Part of it is that most CPU architectures don’t make overflow checking as cheap as it could be (there’s no option to trap on overflow, so you need a branch after every arithmetic operation, which has some cost). Another part is the compiler: a lot of compiler optimizations assume that arithmetic is a pure operation that can be added and removed and reordered as needed. So right now, adding overflow checks means opting out of a ton of optimizations. With care it may be possible to recover most of those optimizations, but it would require major improvements to LLVM.
This is a great point. But how about if the language would allow the programmer to specify what range of values is expected for function input/output?
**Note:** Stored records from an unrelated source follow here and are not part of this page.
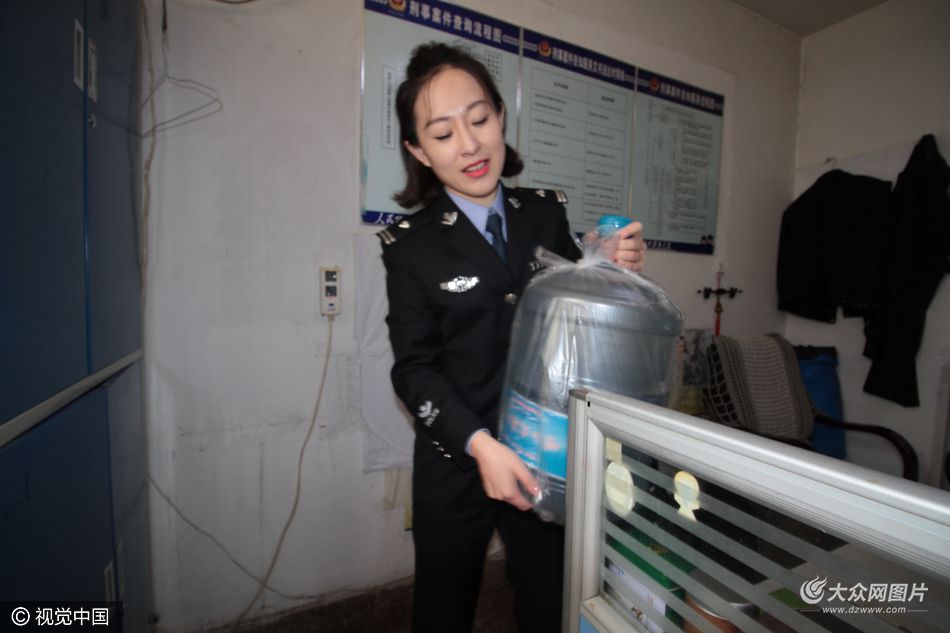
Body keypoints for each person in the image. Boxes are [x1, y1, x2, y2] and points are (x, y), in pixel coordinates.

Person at [378, 42, 646, 633]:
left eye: (479, 119)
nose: (469, 145)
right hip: (457, 455)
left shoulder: (543, 213)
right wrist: (480, 445)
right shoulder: (411, 247)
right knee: (443, 608)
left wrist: (610, 267)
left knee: (550, 599)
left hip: (545, 448)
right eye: (442, 133)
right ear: (418, 150)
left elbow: (577, 314)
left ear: (500, 116)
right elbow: (413, 369)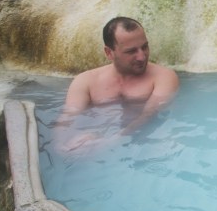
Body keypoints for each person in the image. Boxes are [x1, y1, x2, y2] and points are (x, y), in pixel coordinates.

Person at [59, 17, 179, 148]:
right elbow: (68, 118)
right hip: (98, 144)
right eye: (131, 51)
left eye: (144, 47)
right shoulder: (86, 81)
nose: (142, 56)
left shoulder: (163, 77)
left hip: (146, 143)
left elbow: (149, 115)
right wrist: (62, 146)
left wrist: (110, 142)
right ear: (109, 53)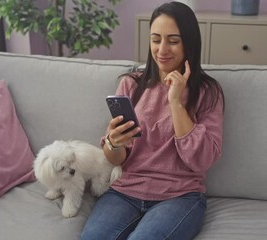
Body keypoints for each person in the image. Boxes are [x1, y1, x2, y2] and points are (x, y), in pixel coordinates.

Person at [81, 2, 224, 239]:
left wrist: (176, 102)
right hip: (125, 191)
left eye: (173, 40)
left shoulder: (208, 92)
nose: (162, 49)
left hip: (180, 196)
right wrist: (113, 144)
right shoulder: (131, 85)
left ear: (189, 43)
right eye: (156, 39)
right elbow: (116, 157)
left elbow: (201, 160)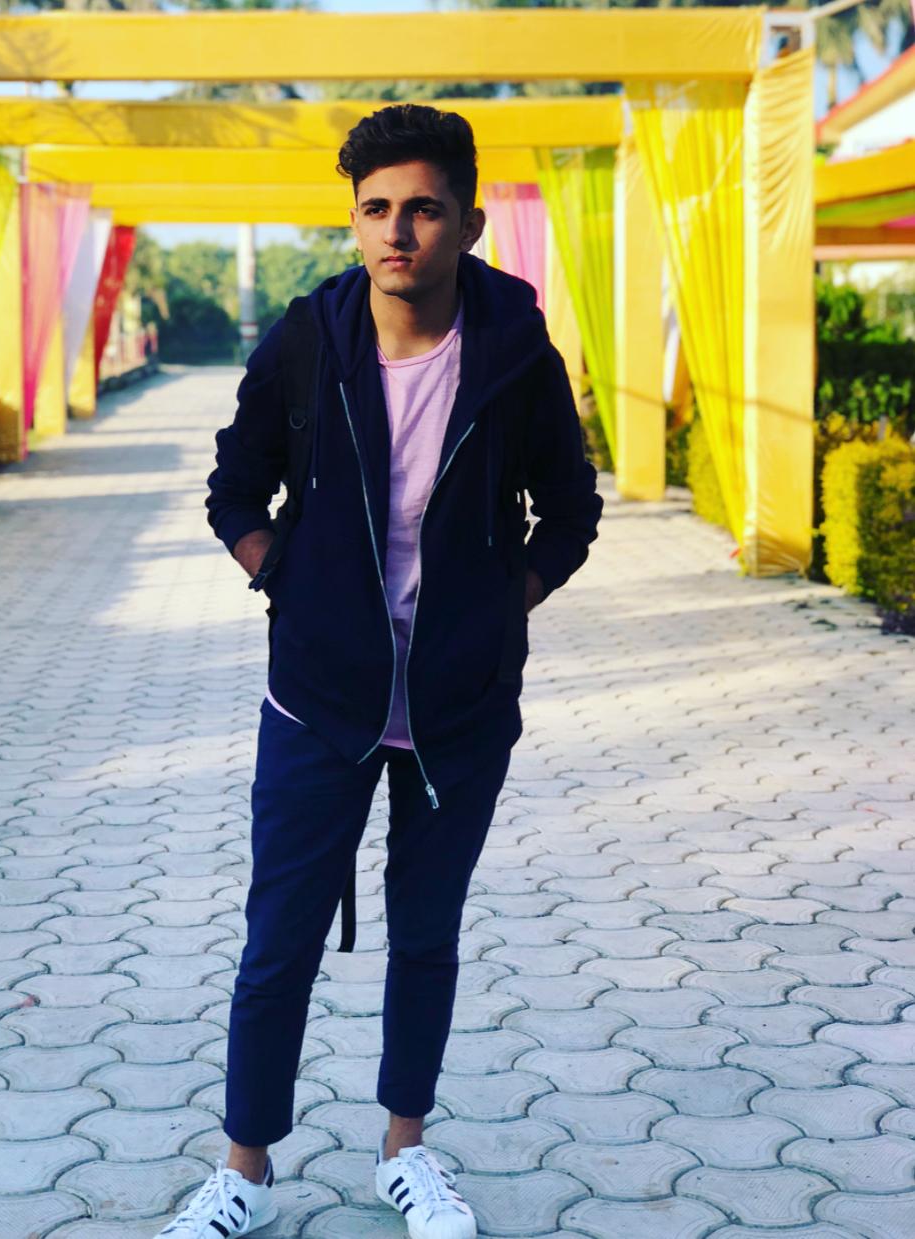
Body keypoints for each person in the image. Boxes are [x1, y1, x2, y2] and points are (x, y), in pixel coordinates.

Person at [158, 103, 602, 1239]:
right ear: (354, 221)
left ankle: (406, 1150)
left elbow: (570, 510)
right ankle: (244, 1171)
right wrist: (288, 582)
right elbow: (233, 487)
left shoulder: (514, 352)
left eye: (423, 210)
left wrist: (497, 610)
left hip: (461, 702)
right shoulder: (310, 341)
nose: (397, 231)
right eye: (375, 210)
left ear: (468, 224)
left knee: (426, 932)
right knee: (278, 941)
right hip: (317, 697)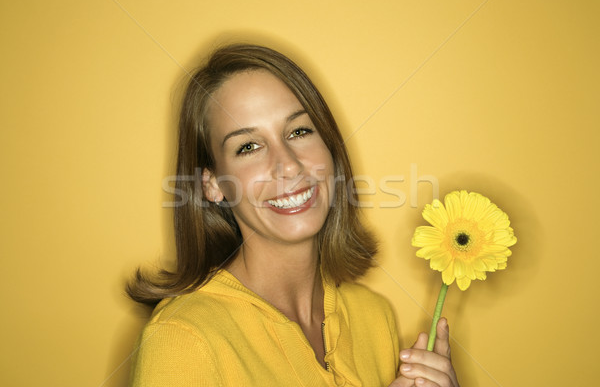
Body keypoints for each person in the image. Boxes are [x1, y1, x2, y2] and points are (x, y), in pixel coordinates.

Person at [128, 44, 460, 386]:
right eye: (248, 147)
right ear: (213, 185)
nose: (287, 164)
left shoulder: (374, 316)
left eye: (299, 131)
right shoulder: (182, 339)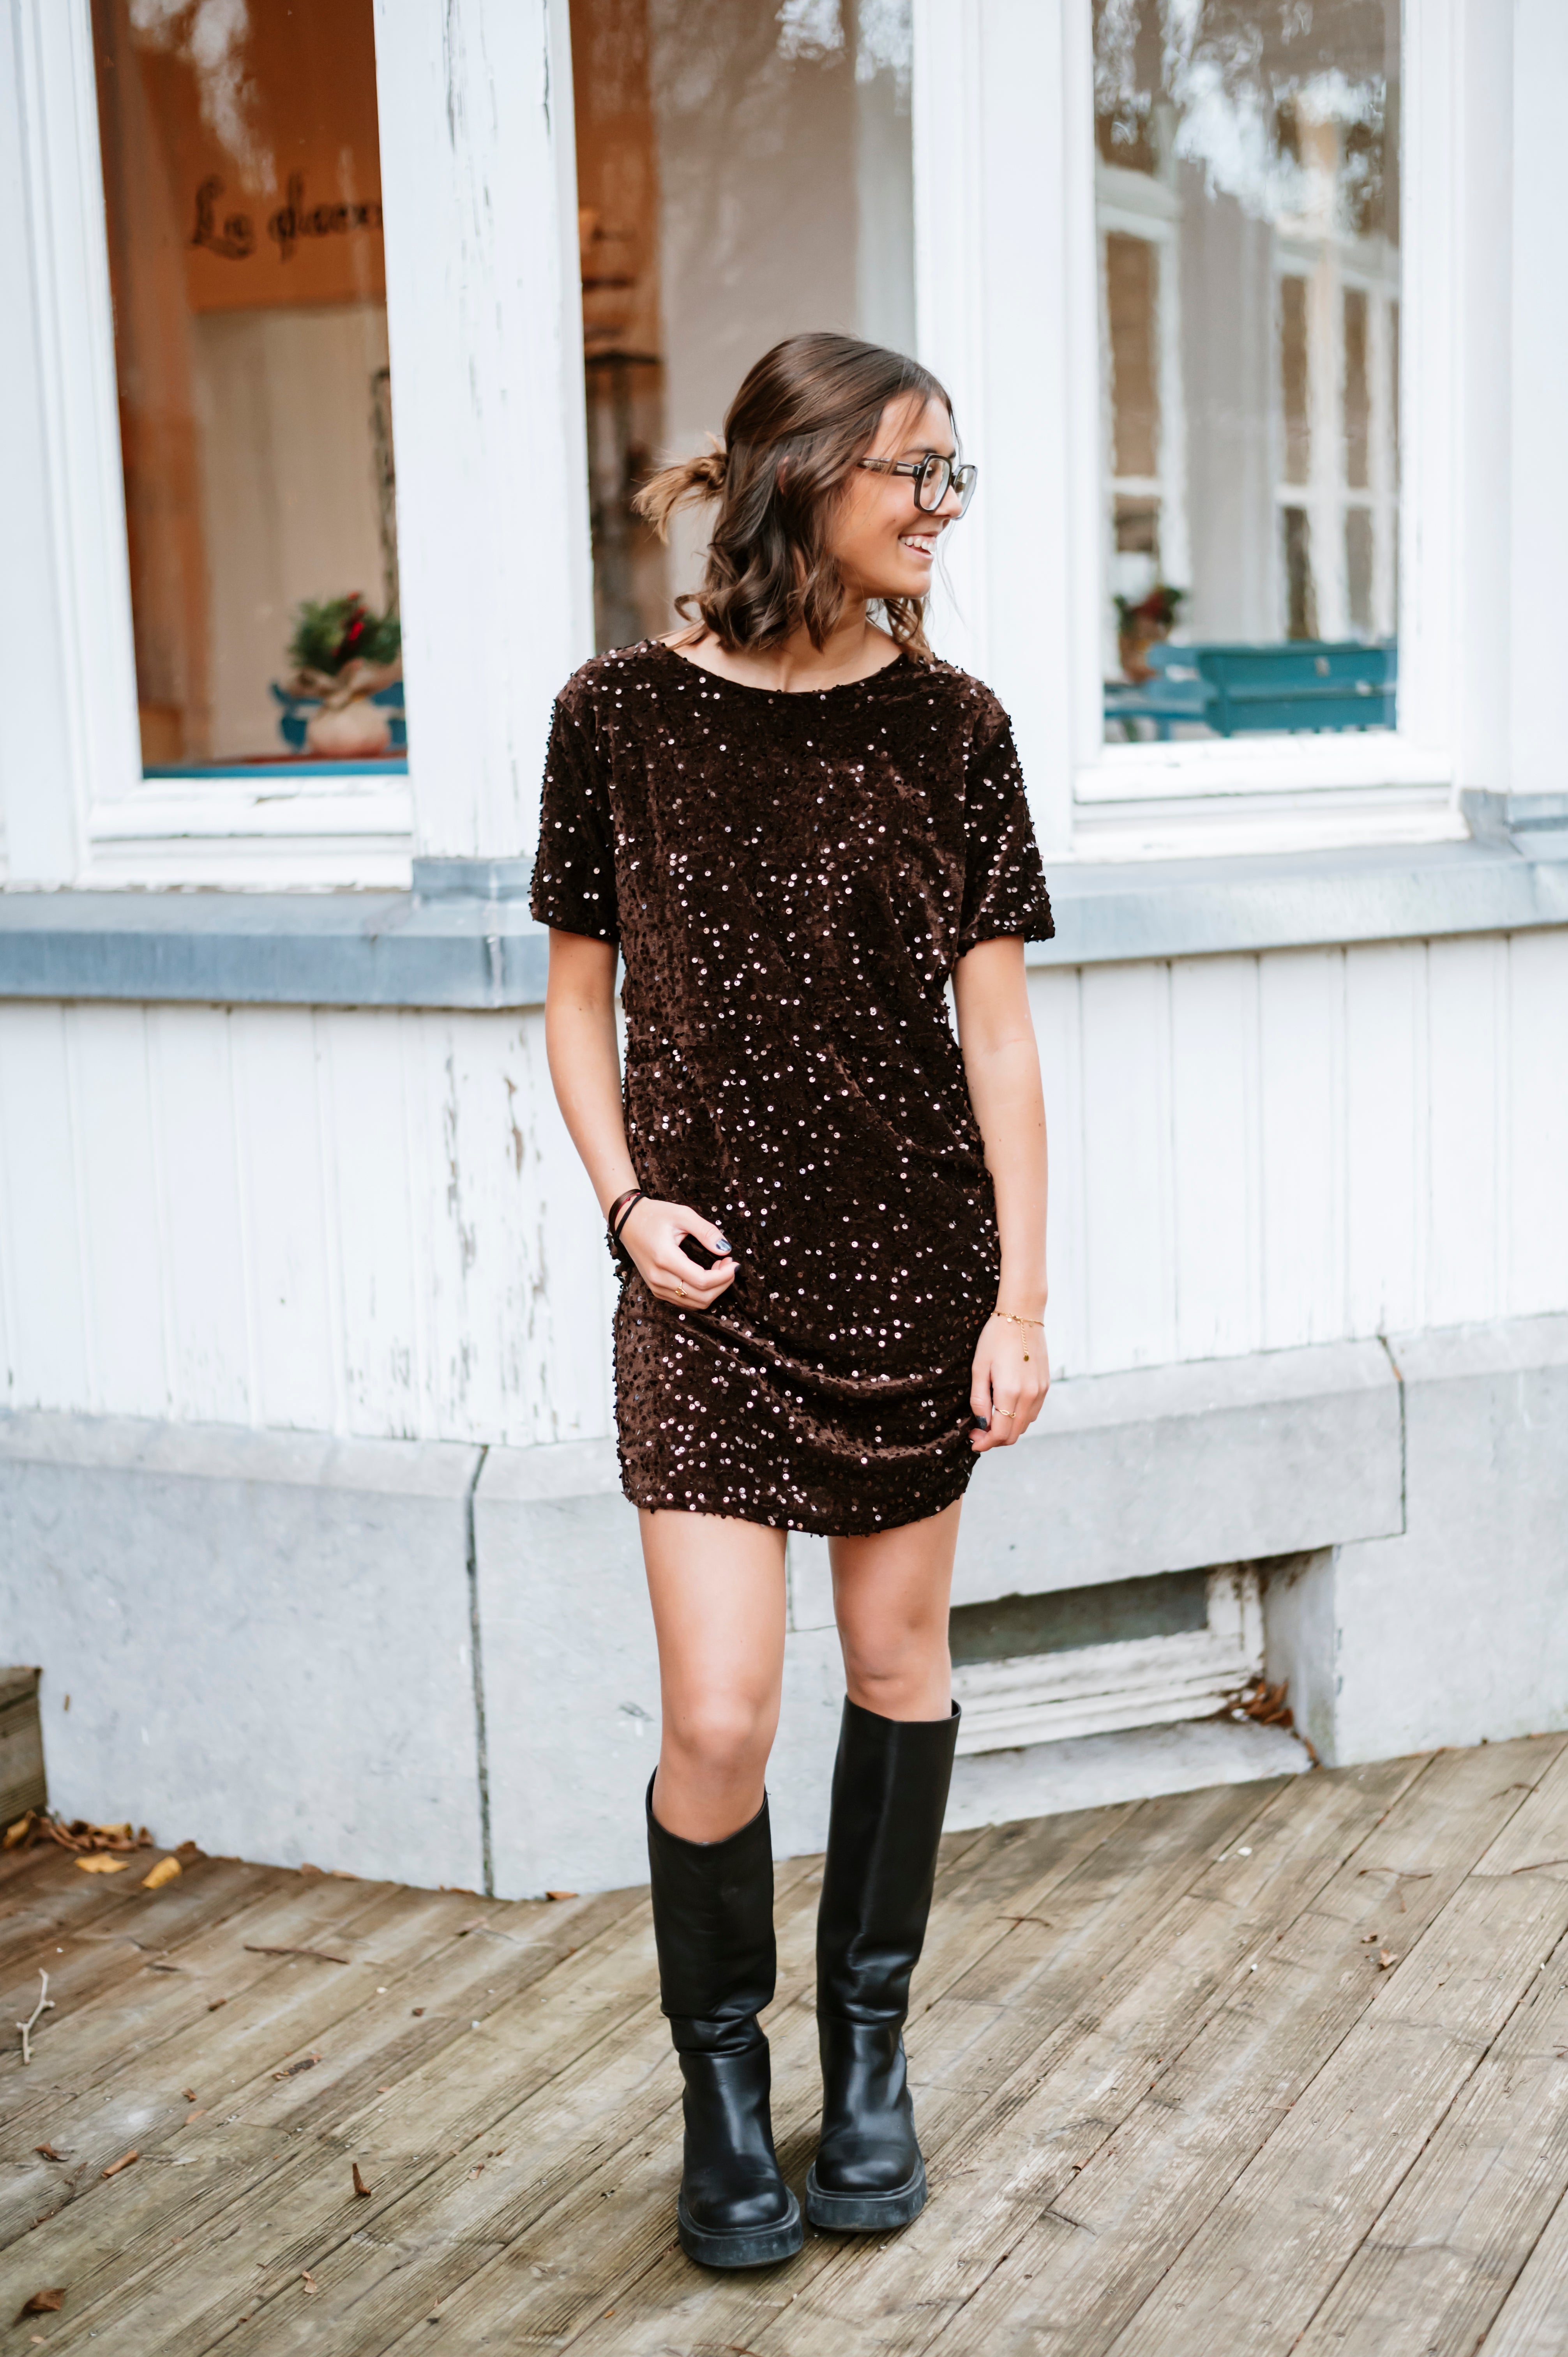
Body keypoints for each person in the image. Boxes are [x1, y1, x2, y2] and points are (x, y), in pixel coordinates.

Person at [530, 331, 1054, 2269]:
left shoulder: (955, 729)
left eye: (951, 475)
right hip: (709, 1292)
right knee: (722, 1714)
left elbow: (997, 1043)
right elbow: (574, 1003)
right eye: (916, 470)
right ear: (804, 476)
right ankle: (725, 2096)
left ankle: (872, 2063)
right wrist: (625, 1205)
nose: (940, 509)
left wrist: (1018, 1303)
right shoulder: (615, 716)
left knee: (897, 1672)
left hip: (911, 1276)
Then a compiler could try to reason about the computation and decide that overflow does not happen if all values are within bounds, and just add checks at the function boundaries.

This would require more checks, not fewer?
Integer arithmetic is a significant part of ~every program. A single branch that checks the overflow flag is not expensive. But branching on that flag every time you do integer math is death by a billion paper cuts.
Your could use interrupts, no? Basically free when not triggered and when triggered you probably don't care about performance anymore.
Most architectures do not provide an interrupt that is generated by an integer overflow. Since this would be a significant architectural change in the hardware, it can't be simply added in.

Additionally, if you are running inside an operating system, handling an interrupt usually incurs a trip through the kernel, which would add extra overhead every time an overflow did happen. Since there's a lot of software which depends on integers overflowing, this overhead on each overflow could significantly impact legacy software.

Using a new instruction none of that would be an issue. And as someone pointed out, on x86 it wouldn't even be a new instruction, INTO already exists. But apparently it didn't make it in x64 because nobody used it :/
x86 at one time had a single-byte instruction that would trap if the overflow bit was set, INTO. It doesn't exist in 64-bit mode, I believe, and it was never widely used as far as I know. The performance implications of adding even a single additional instruction to every integer operation were probably still prohibitive? (And there's a history in x86 of specialized clever instructions and mechanisms going unused, due to being slower than doing the same thing some other way.)
Presumably the program has to check bit in a status register or something like that to tell if the previous instruction caused overflow, no? That means an extra branch after each arithmetic instruction. I imagine that's not cheap?
Fascinating. Haven't had a chance to do Rust yet, but I think I would change this so that they were consistent. I do embedded, and that kind of "behaves differently in different places" is the worst kind of bug to figure out.
> behaves differently in different places

It doesn't behave differently in different places, it differs based on build profile. You test in debug mode, which is where overflows will panic, which makes them quite obvious. If you want to pay the price of overflow checks everywhere in release mode, then you can turn them on there as well (it's not that much of a performance penalty, but that might not be true on embedded...). It's effectively just a compiler flag.